It was July 11th in Fort Worth. As you can imagine it was a warm afternoon. We had only one car and my mom had promised that my uncle, who lived with us, would take us to the drive-in movies to celebrate my birthday. I was outside with my 2 ½ year old brother when my dad came out, got in the car and drove off. Crestfallen I ran into the house in tears complaining about a broken promise when my mother turned to me and said, “Where is your brother?”

Left alone outside he had tried to cross the street, when a passing car hit him. He died later that night. Yes, I still weep when I remember this event but today this story lives in a safe room in my house of memories because I have had another epiphany. But we’re not there yet.

As an eleven year old child I believed with all my heart that I had caused his death. I was a sinner of the worst kind. There is no confession of sin in the Baptist church. There is only baptism. Or at least that’s what I heard. So, for the second time I asked, no begged, pleaded, to be baptized again because obviously the first time had not taken.

Now I have you wondering what in the world did I do to bring about the third and final baptism? Well, it was a simple trip to the Holy Land with kindred pilgrims from St. Martin’s by-the-Lake Episcopal Church. Years earlier Bishop Anderson, having laid hands on me, had received me into the Episcopal room of God’s house. My husband and I were standing at the edge of the River Jordan where many people were wading into the pool of water to be baptized. Although commercialized it is still the River Jordan and I felt compelled to rent the white robe and wade into the water to be baptized once again. The words came flooding back, “you are buried by baptism into Christ’s death and raised again to walk in newness of life.” And the words of today’s gospel were said, “And when Jesus had been baptized, he came up from the water, and the heavens were opened and he saw the Spirit of God descending like a dove and alighting on him. And a voice from heaven said, “This is my Son, the Beloved, with whom I am well pleased.””

An epiphany! For Jesus at his baptism. Jesus now knows who he is and that he has pleased God in this simple act of baptism. At first, John would have prevented him. But Jesus persuades John by saying, “Let it be so now; for it is proper for us in this way to fulfill all righteousness.” This act fulfills the words we heard echoed in scripture from the Prophet Isaiah and then the Psalmist:

I am the Lord, I have called you in righteousness,

I have taken you by the hand and kept you;

I have given you as a covenant to the people,

a light to the nations.

The voice of the LORD is upon the waters;
the God of glory thunders; *
the LORD is upon the mighty waters. (Psalm 29:3, Page 620, BCP)

Following the practice of early Christians, the Episcopal Church baptizes all ages and upon request will baptize by emersion. Infant baptism is most often our choice but that does not preclude the baptism of anyone at any age. With each baptism we reaffirm our baptismal covenant and we make a vow to support the one being baptized.

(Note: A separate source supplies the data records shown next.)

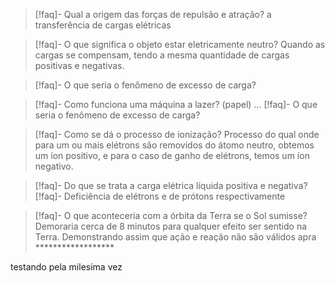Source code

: 
> [!faq]- Qual a origem das forças de repulsão e atração?
> a transferência de cargas elétricas

> [!faq]- O que significa o objeto estar eletricamente neutro?
> Quando as cargas se compensam, tendo a mesma quantidade de cargas positivas e negativas.

> [!faq]- O que seria o fenômeno de excesso de carga?
> 

> [!faq]- Como funciona uma máquina a lazer? (papel)
> ...
> [!faq]- O que seria o fenômeno de excesso de carga?

> [!faq]- Como se dá o processo de ionização?
> Processo do qual onde para um ou mais elétrons são removidos do átomo neutro, obtemos um íon positivo, e para o caso de ganho de elétrons, temos um íon negativo.
> 

> [!faq]- Do que se trata a carga elétrica líquida positiva e negativa?
> [!faq]- Deficiência de elétrons e de prótons respectivamente

> [!faq]- O que aconteceria com a órbita da Terra se o Sol sumisse?
> Demoraria cerca de 8 minutos para qualquer efeito ser sentido na Terra. Demonstrando assim que ação e reação não são válidos apra ******************


testando pela milesima vez
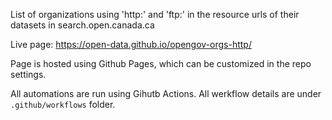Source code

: List of organizations using 'http:' and 'ftp:' in the resource urls of their datasets in search.open.canada.ca

Live page: https://open-data.github.io/opengov-orgs-http/


Page is hosted using Github Pages, which can be customized in the repo settings.

All automations are run using Gihutb Actions. All werkflow details are under `.github/workflows` folder.
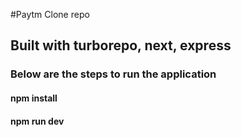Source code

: #Paytm Clone repo

## Built with turborepo, next, express

### Below are the steps to run the application

#### npm install

#### npm run dev
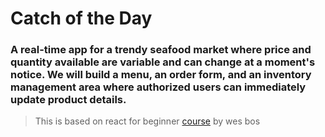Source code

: # Catch of the Day

### A real-time app for a trendy seafood market where price and quantity available are variable and can change at a moment's notice. We will build a menu, an order form, and an inventory management area where authorized users can immediately update product details.

> This is based on react for beginner [course](https://reactforbeginners.com/) by wes bos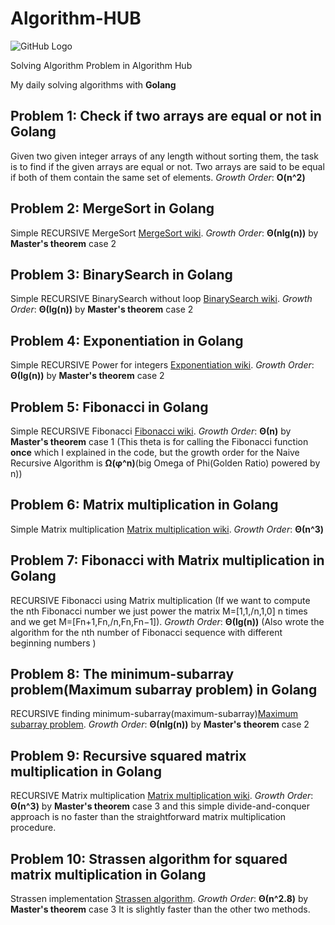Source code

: # Algorithm-HUB
![GitHub Logo](https://raw.githubusercontent.com/Mhdaan/Algorithm-HUB/main/img/logo.png)

Solving Algorithm Problem in Algorithm Hub

My daily solving algorithms with **Golang**
## Problem 1: Check if two arrays are equal or not in Golang
Given two given integer arrays of any length without sorting them, the task is to find if the given arrays are equal or not. Two arrays are said to be equal if both of them contain the same set of elements. *Growth Order*: **O(n^2)**
## Problem 2: MergeSort in Golang
Simple RECURSIVE MergeSort [MergeSort wiki](https://en.wikipedia.org/wiki/Merge_sort). *Growth Order*: **Θ(nlg(n))** by **Master's theorem** case 2
## Problem 3: BinarySearch in Golang
Simple RECURSIVE BinarySearch without loop [BinarySearch wiki](https://en.wikipedia.org/wiki/Binary_search_algorithm). *Growth Order*: **Θ(lg(n))** by **Master's theorem** case 2
## Problem 4: Exponentiation in Golang
Simple RECURSIVE Power for integers [Exponentiation wiki](https://en.wikipedia.org/wiki/Exponentiation). *Growth Order*: **Θ(lg(n))** by **Master's theorem** case 2
## Problem 5: Fibonacci in Golang
Simple RECURSIVE Fibonacci [Fibonacci wiki](https://en.wikipedia.org/wiki/Fibonacci_number). *Growth Order*: **Θ(n)** by **Master's theorem** case 1 (This theta is for calling the Fibonacci function **once** which I explained in the code, but the growth order for the Naive Recursive Algorithm is **Ω(φ^n)**(big Omega of Phi(Golden Ratio) powered by n))
## Problem 6: Matrix multiplication in Golang
Simple Matrix multiplication [Matrix multiplication wiki](https://en.wikipedia.org/wiki/Matrix_multiplication). *Growth Order*: **Θ(n^3)**
## Problem 7: Fibonacci with Matrix multiplication in Golang
RECURSIVE Fibonacci using Matrix multiplication (If we want to compute the nth Fibonacci number we just power the matrix M=[1,1,/n,1,0] n times and we get 
M=[Fn+1,Fn,/n,Fn,Fn−1]). *Growth Order*: **Θ(lg(n))** (Also wrote the algorithm for the nth number of Fibonacci sequence with different beginning numbers )
## Problem 8: The minimum-subarray problem(Maximum subarray problem) in Golang
RECURSIVE finding minimum-subarray(maximum-subarray)[Maximum subarray problem](https://en.wikipedia.org/wiki/Maximum_subarray_problem). *Growth Order*: **Θ(nlg(n))** by **Master's theorem** case 2
## Problem 9: Recursive squared matrix multiplication in Golang
RECURSIVE Matrix multiplication [Matrix multiplication wiki](https://en.wikipedia.org/wiki/Matrix_multiplication). *Growth Order*: **Θ(n^3)** by **Master's theorem** case 3 and this simple divide-and-conquer approach is no faster than the straightforward matrix multiplication procedure.
## Problem 10: Strassen algorithm for squared matrix multiplication in Golang
Strassen implementation [Strassen algorithm](https://en.wikipedia.org/wiki/Strassen_algorithm). *Growth Order*: **Θ(n^2.8)** by **Master's theorem** case 3
It is slightly faster than the other two methods.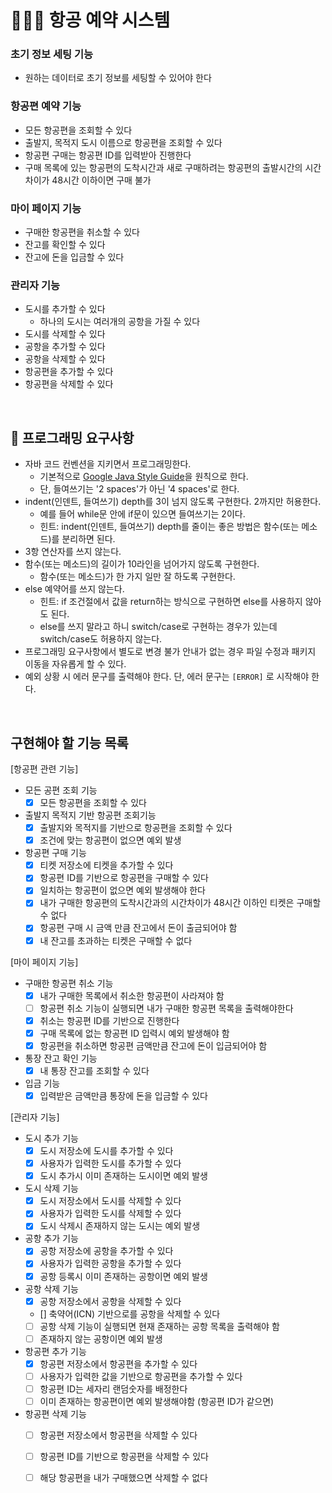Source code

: # 👨🏻‍💻 항공 예약 시스템

### 초기 정보 세팅 기능
- 원하는 데이터로 초기 정보를 세팅할 수 있어야 한다

### 항공편 예약 기능
- 모든 항공편을 조회할 수 있다
- 출발지, 목적지 도시 이름으로 항공편을 조회할 수 있다
- 항공편 구매는 항공편 ID를 입력받아 진행한다
- 구매 목록에 있는 항공편의 도착시간과 새로 구매하려는 항공편의 출발시간의 시간 차이가 48시간 이하이면 구매 불가
 
### 마이 페이지 기능
- 구매한 항공편을 취소할 수 있다
- 잔고를 확인할 수 있다
- 잔고에 돈을 입금할 수 있다
 
### 관리자 기능
- 도시를 추가할 수 있다
    - 하나의 도시는 여러개의 공항을 가질 수 있다
- 도시를 삭제할 수 있다
- 공항을 추가할 수 있다
- 공항을 삭제할 수 있다
- 항공편을 추가할 수 있다
- 항공편을 삭제할 수 있다
<br>

## 🎱 프로그래밍 요구사항
- 자바 코드 컨벤션을 지키면서 프로그래밍한다.
  - 기본적으로 [Google Java Style Guide](https://google.github.io/styleguide/javaguide.html)을 원칙으로 한다.
  - 단, 들여쓰기는 '2 spaces'가 아닌 '4 spaces'로 한다.
- indent(인덴트, 들여쓰기) depth를 3이 넘지 않도록 구현한다. 2까지만 허용한다.
  - 예를 들어 while문 안에 if문이 있으면 들여쓰기는 2이다.
  - 힌트: indent(인덴트, 들여쓰기) depth를 줄이는 좋은 방법은 함수(또는 메소드)를 분리하면 된다.
- 3항 연산자를 쓰지 않는다.
- 함수(또는 메소드)의 길이가 10라인을 넘어가지 않도록 구현한다.
  - 함수(또는 메소드)가 한 가지 일만 잘 하도록 구현한다.
- else 예약어를 쓰지 않는다.
  - 힌트: if 조건절에서 값을 return하는 방식으로 구현하면 else를 사용하지 않아도 된다.
  - else를 쓰지 말라고 하니 switch/case로 구현하는 경우가 있는데 switch/case도 허용하지 않는다.
- 프로그래밍 요구사항에서 별도로 변경 불가 안내가 없는 경우 파일 수정과 패키지 이동을 자유롭게 할 수 있다.
- 예외 상황 시 에러 문구를 출력해야 한다. 단, 에러 문구는 `[ERROR]` 로 시작해야 한다.
<br>


## 구현해야 할 기능 목록
[항공편 관련 기능]
- 모든 공편 조회 기능
    - [x] 모든 항공편을 조회할 수 있다
 
- 출발지 목적지 기반 항공편 조회기능
    - [x] 출발지와 목적지를 기반으로 항공편을 조회할 수 있다
    - [x] 조건에 맞는 항공편이 없으면 예외 발생
 
- 항공편 구매 기능
    - [x] 티켓 저장소에 티켓을 추가할 수 있다
    - [x] 항공편 ID를 기반으로 항공편을 구매할 수 있다
    - [x] 일치하는 항공편이 없으면 예외 발생해야 한다
    - [x] 내가 구매한 항공편의 도착시간과의 시간차이가 48시간 이하인 티켓은 구매할 수 없다
    - [x] 항공편 구매 시 금액 만큼 잔고에서 돈이 출금되어야 함
    - [x] 내 잔고를 초과하는 티켓은 구매할 수 없다
 
[마이 페이지 기능]
- 구매한 항공편 취소 기능
    - [x] 내가 구매한 목록에서 취소한 항공편이 사라져야 함
    - [ ] 항공편 취소 기능이 실행되면 내가 구매한 항공편 목록을 출력해야한다
    - [x] 취소는 항공편 ID를 기반으로 진행한다
    - [x] 구매 목록에 없는 항공편 ID 입력시 예외 발생해야 함
    - [x] 항공편을 취소하면 항공편 금액만큼 잔고에 돈이 입금되어야 함

- 통장 잔고 확인 기능
    - [x] 내 통장 잔고를 조회할 수 있다

- 입금 기능
    - [x] 입력받은 금액만큼 통장에 돈을 입금할 수 있다
 
[관리자 기능]
- 도시 추가 기능
    - [x] 도시 저장소에 도시를 추가할 수 있다
    - [x] 사용자가 입력한 도시를 추가할 수 있다
    - [x] 도시 추가시 이미 존재하는 도시이면 예외 발생
    
- 도시 삭제 기능
    - [x] 도시 저장소에서 도시를 삭제할 수 있다
    - [x] 사용자가 입력한 도시를 삭제할 수 있다
    - [x] 도시 삭제시 존재하지 않는 도시는 예외 발생
    
- 공항 추가 기능
    - [x] 공항 저장소에 공항을 추가할 수 있다 
    - [x] 사용자가 입력한 공항을 추가할 수 있다
    - [x] 공항 등록시 이미 존재하는 공항이면 예외 발생

- 공항 삭제 기능
    - [x] 공항 저장소에서 공항을 삭제할 수 있다
    - [] 축약어(ICN) 기반으로를 공항을 삭제할 수 있다
    - [ ] 공항 삭제 기능이 실행되면 현재 존재하는 공항 목록을 출력해야 함
    - [ ] 존재하지 않는 공항이면 예외 발생

- 항공편 추가 기능
    - [x] 항공편 저장소에서 항공편을 추가할 수 있다
    - [ ] 사용자가 입력한 값을 기반으로 항공편을 추가할 수 있다
    - [ ] 항공편 ID는 세자리 랜덤숫자를 배정한다
    - [ ] 이미 존재하는 항공편이면 예외 발생해야함 (항공편 ID가 같으면)

- 항공편 삭제 기능
    - [ ] 항공편 저장소에서 항공편을 삭제할 수 있다
    - [ ] 항공편 ID를 기반으로 항공편을 삭제할 수 있다
    - [ ] 해당 항공편을 내가 구매했으면 삭제할 수 없다
 
 


 
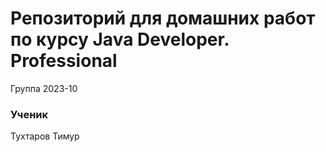 # Репозиторий для домашних работ по курсу Java Developer. Professional


Группа 2023-10

### Ученик
Тухтаров Тимур


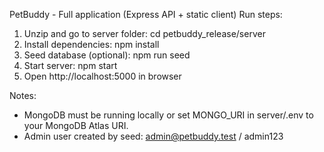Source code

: PetBuddy - Full application (Express API + static client)
Run steps:
1. Unzip and go to server folder:
   cd petbuddy_release/server
2. Install dependencies:
   npm install
3. Seed database (optional):
   npm run seed
4. Start server:
   npm start
5. Open http://localhost:5000 in browser

Notes:
- MongoDB must be running locally or set MONGO_URI in server/.env to your MongoDB Atlas URI.
- Admin user created by seed: admin@petbuddy.test / admin123
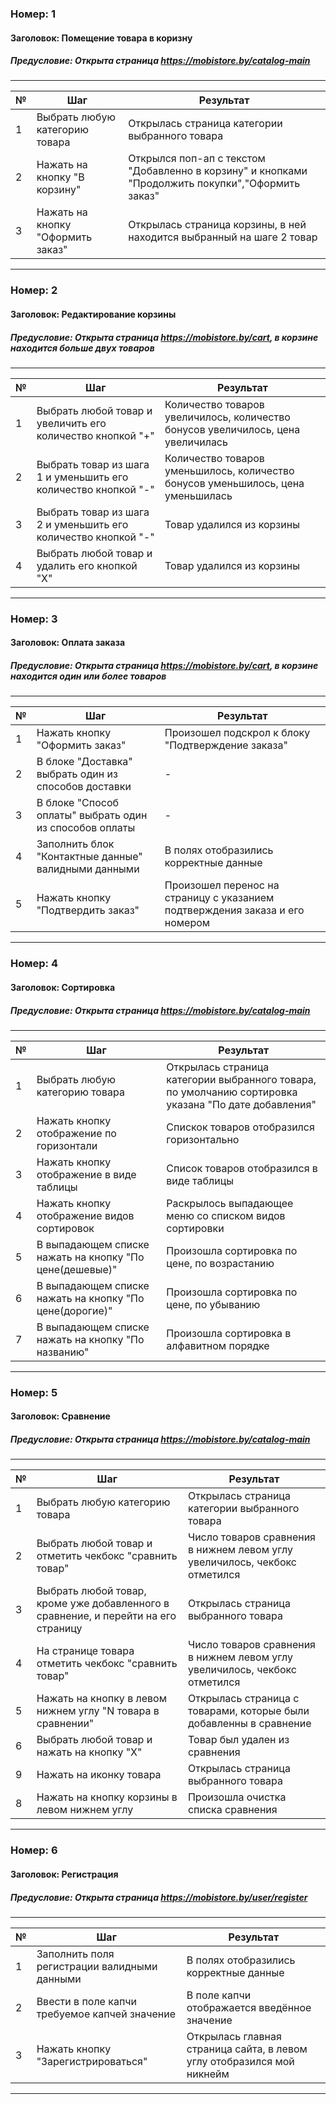### Номер: 1
#### Заголовок: Помещение товара в коризну
##### Предусловие: Открыта страница https://mobistore.by/catalog-main  
***
№ | Шаг | Результат |
-- | ------ | ----------- |
1 | Выбрать любую категорию товара | Открылась страница категории выбранного товара |
2 | Нажать на кнопку "В корзину" | Открылся поп-ап с текстом "Добавленно в корзину" и кнопками "Продолжить покупки","Оформить заказ" |
3 | Нажать на кнопку "Оформить заказ" | Открылась страница корзины, в ней находится выбранный на шаге 2 товар |
***
### Номер: 2
#### Заголовок: Редактирование корзины
##### Предусловие: Открыта страница https://mobistore.by/cart, в корзине находится больше двух товаров
***
№ | Шаг | Результат |
-- | ------ | ----------- |
1 | Выбрать любой товар и увеличить его количество кнопкой "+" | Количество товаров увеличилось, количество бонусов увеличилось, цена увеличилась |
2 | Выбрать товар из шага 1 и уменьшить его количество кнопкой "-" | Количество товаров уменьшилось, количество бонусов уменьшилось, цена уменьшилась |
3 | Выбрать товар из шага 2 и уменьшить его количество кнопкой "-" | Товар удалился из корзины |
4 | Выбрать любой товар и удалить его кнопкой "X" | Товар удалился из корзины |
***
### Номер: 3
#### Заголовок: Оплата заказа
##### Предусловие: Открыта страница https://mobistore.by/cart, в корзине находится один или более товаров
***
№ | Шаг | Результат |
-- | ------ | ----------- |
1 | Нажать кнопку "Оформить заказ" | Произошел подскрол к блоку "Подтверждение заказа" |
2 | В блоке "Доставка" выбрать один из способов доставки | - |
3 | В блоке "Способ оплаты" выбрать один из способов оплаты | - |
4 | Заполнить блок "Контактные данные" валидными данными | В полях отобразились корректные данные |
5 | Нажать кнопку "Подтвердить заказ" | Произошел перенос на страницу с указанием подтверждения заказа и его номером |
***
### Номер: 4
#### Заголовок: Сортировка
##### Предусловие: Открыта страница https://mobistore.by/catalog-main 
***
№ | Шаг | Результат |
-- | ------ | ----------- |
1 | Выбрать любую категорию товара | Открылась страница категории выбранного товара, по умолчанию сортировка указана "По дате добавления" |
2 | Нажать кнопку отображение по горизонтали | Спискок товаров отобразился горизонтально |
3 | Нажать кнопку отображение в виде таблицы | Список товаров отобразился в виде таблицы |
4 | Нажать кнопку отображение видов сортировок | Раскрылось выпадающее меню со списком видов сортировки |
5 | В выпадающем списке нажать на кнопку "По цене(дешевые)" | Произошла сортировка по цене, по возрастанию |
6 | В выпадающем списке нажать на кнопку "По цене(дорогие)" | Произошла сортировка по цене, по убыванию |
7 | В выпадающем списке нажать на кнопку "По названию" | Произошла сортировка в алфавитном порядке |
***
### Номер: 5
#### Заголовок: Сравнение
##### Предусловие: Открыта страница https://mobistore.by/catalog-main 
***
№ | Шаг | Результат |
-- | ------ | ----------- |
1 | Выбрать любую категорию товара | Открылась страница категории выбранного товара |
2 | Выбрать любой товар и отметить чекбокс "сравнить товар" | Число товаров сравнения в нижнем левом углу увеличилось, чекбокс отметился |
3 | Выбрать любой товар, кроме уже добавленного в сравнение, и перейти на его страницу | Открылась страница выбранного товара |
4 | На странице товара отметить чекбокс "сравнить товар" | Число товаров сравнения в нижнем левом углу увеличилось, чекбокс отметился |
5 | Нажать на кнопку в левом нижнем углу "N товара в сравнении" | Открылась страница с товарами, которые были добавленны в сравнение |
6 | Выбрать любой товар и нажать на кнопку "X" | Товар был удален из сравнения |
9 | Нажать на иконку товара | Открылась страница выбранного товара |
8 | Нажать на кнопку корзины в левом нижнем углу | Произошла очистка списка сравнения |
***
### Номер: 6
#### Заголовок: Регистрация
##### Предусловие: Открыта страница https://mobistore.by/user/register
***
№ | Шаг | Результат |
-- | ------ | ----------- |
1 | Заполнить поля регистрации валидными данными | В полях отобразились корректные данные |
2 | Ввести в поле капчи требуемое капчей значение | В поле капчи отображается введённое значение |
3 | Нажать кнопку "Зарегистрироваться" | Открылась главная страница сайта, в левом углу отобразился мой никнейм |
***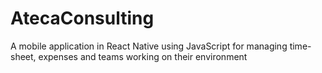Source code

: # AtecaConsulting
A mobile application in React Native using JavaScript for managing time-sheet, expenses and teams working on their environment
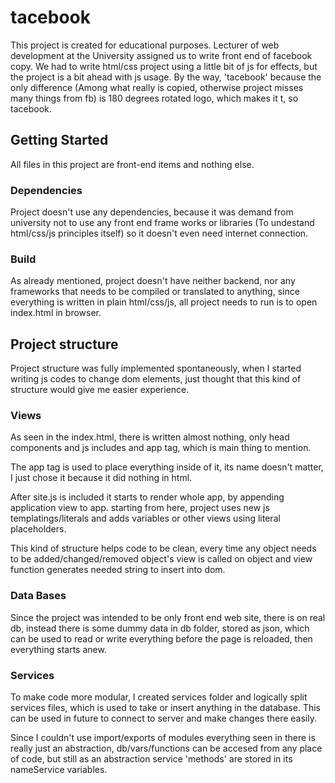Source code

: # tacebook

This project is created for educational purposes. Lecturer of web development at the University assigned us to write front end of facebook copy. We had to write html/css project using a little bit of js for effects, but the project is a bit ahead with js usage. By the way, 'tacebook' because the only difference (Among what really is copied, otherwise project misses many things from fb) is 180 degrees rotated logo, which makes it t, so tacebook.

## Getting Started

All files in this project are front-end items and nothing else.

### Dependencies

Project doesn't use any dependencies, because it was demand from university not to use any front end frame works or libraries (To undestand html/css/js principles itself) so it doesn't even need internet connection.

### Build

As already mentioned, project doesn't have neither backend, nor any frameworks that needs to be compiled or translated to anything, since everything is written in plain html/css/js, all project needs to run is to open index.html in browser.

## Project structure

Project structure was fully implemented spontaneously, when I started writing js codes to change dom elements, just thought that this kind of structure would give me easier experience.

### Views

As seen in the index.html, there is written almost nothing, only head components and js includes and app tag, which is main thing to mention.

The app tag is used to place everything inside of it, its name doesn't matter, I just chose it because it did nothing in html.

After site.js is included it starts to render whole app, by appending application view to app. starting from here, project uses new js templatings/literals and adds variables or other views using literal placeholders.

This kind of structure helps code to be clean, every time any object needs to be added/changed/removed object's view is called on object and view function generates needed string to insert into dom.

### Data Bases

Since the project was intended to be only front end web site, there is on real db, instead there is some dummy data in db folder, stored as json, which can be used to read or write everything before the page is reloaded, then everything starts anew.

### Services

To make code more modular, I created services folder and logically split services files, which is used to take or insert anything in the database. This can be used in future to connect to server and make changes there easily.

Since I couldn't use import/exports of modules everything seen in there is really just an abstraction, db/vars/functions can be accesed from any place of code, but still as an abstraction service 'methods' are stored in its nameService variables.
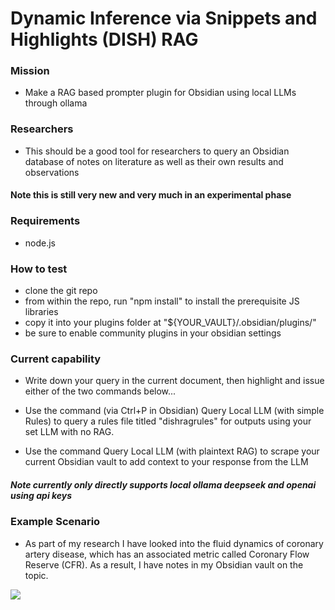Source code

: # Dynamic Inference via Snippets and Highlights (DISH) RAG


### Mission

* Make a RAG based prompter plugin for Obsidian using local LLMs through ollama

### Researchers

* This should be a good tool for researchers to query an Obsidian database of notes on literature as well as their own results and observations


#### Note this is still very new and very much in an experimental phase

### Requirements

* node.js

### How to test

* clone the git repo
* from within the repo, run "npm install" to install the prerequisite JS libraries
* copy it into your plugins folder at "${YOUR_VAULT}/.obsidian/plugins/"
* be sure to enable community plugins in your obsidian settings

### Current capability

* Write down your query in the current document, then highlight and issue either of the two commands below...

* Use the command (via Ctrl+P in Obsidian) Query Local LLM (with simple Rules) to query a rules file titled "dishragrules" for outputs using your set LLM with no RAG.

* Use the command Query Local LLM (with plaintext RAG) to scrape your current Obsidian vault to add context to your response from the LLM

##### Note currently only directly supports local ollama deepseek and openai using api keys
### Example Scenario

* As part of my research I have looked into the fluid dynamics of coronary artery disease, which has an associated metric called Coronary Flow Reserve (CFR). As a result, I have notes in my Obsidian vault on the topic.

<img src="./docs/out.gif"/>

If Epiphany is seeing someone for who they really are, at baptism we see ourselves marked as one of Christ’s own forever, belonging to the household of God.

Watch for those epiphanies as you observe God at work in the world about us. Each time you see Jesus in another person – that is an epiphany. Because if seeing someone for who they really are, well then, looking for and seeing Jesus in one another is “epiphanal.”